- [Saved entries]
....................

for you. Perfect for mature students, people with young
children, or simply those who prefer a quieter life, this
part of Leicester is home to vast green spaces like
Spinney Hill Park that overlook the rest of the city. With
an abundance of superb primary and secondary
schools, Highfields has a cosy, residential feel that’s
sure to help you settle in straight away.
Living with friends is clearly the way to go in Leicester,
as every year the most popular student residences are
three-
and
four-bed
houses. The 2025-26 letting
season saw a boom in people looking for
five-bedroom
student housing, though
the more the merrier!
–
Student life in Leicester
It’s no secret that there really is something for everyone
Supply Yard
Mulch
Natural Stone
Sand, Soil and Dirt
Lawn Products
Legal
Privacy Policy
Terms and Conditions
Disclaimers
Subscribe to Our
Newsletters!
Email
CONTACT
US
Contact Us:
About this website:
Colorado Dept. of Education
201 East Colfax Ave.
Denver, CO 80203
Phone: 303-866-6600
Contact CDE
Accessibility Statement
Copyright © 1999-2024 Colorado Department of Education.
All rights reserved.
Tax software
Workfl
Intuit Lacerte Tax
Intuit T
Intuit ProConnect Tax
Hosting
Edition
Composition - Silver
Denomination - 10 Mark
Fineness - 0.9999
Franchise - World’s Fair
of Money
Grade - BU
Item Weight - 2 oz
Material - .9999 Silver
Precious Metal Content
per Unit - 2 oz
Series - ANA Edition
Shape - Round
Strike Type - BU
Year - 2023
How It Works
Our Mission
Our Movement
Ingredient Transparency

....................

- [Task to carry out]
Above are some records. Print them all exactly.

- [Solution for this task]
for you. Perfect for mature students, people with young
children, or simply those who prefer a quieter life, this
part of Leicester is home to vast green spaces like
Spinney Hill Park that overlook the rest of the city. With
an abundance of superb primary and secondary
schools, Highfields has a cosy, residential feel that’s
sure to help you settle in straight away.
Living with friends is clearly the way to go in Leicester,
as every year the most popular student residences are
three-
and
four-bed
houses. The 2025-26 letting
season saw a boom in people looking for
five-bedroom
student housing, though
the more the merrier!
–
Student life in Leicester
It’s no secret that there really is something for everyone
Supply Yard
Mulch
Natural Stone
Sand, Soil and Dirt
Lawn Products
Legal
Privacy Policy
Terms and Conditions
Disclaimers
Subscribe to Our
Newsletters!
Email
CONTACT
US
Contact Us:
About this website:
Colorado Dept. of Education
201 East Colfax Ave.
Denver, CO 80203
Phone: 303-866-6600
Contact CDE
Accessibility Statement
Copyright © 1999-2024 Colorado Department of Education.
All rights reserved.
Tax software
Workfl
Intuit Lacerte Tax
Intuit T
Intuit ProConnect Tax
Hosting
Edition
Composition - Silver
Denomination - 10 Mark
Fineness - 0.9999
Franchise - World’s Fair
of Money
Grade - BU
Item Weight - 2 oz
Material - .9999 Silver
Precious Metal Content
per Unit - 2 oz
Series - ANA Edition
Shape - Round
Strike Type - BU
Year - 2023
How It Works
Our Mission
Our Movement
Ingredient Transparency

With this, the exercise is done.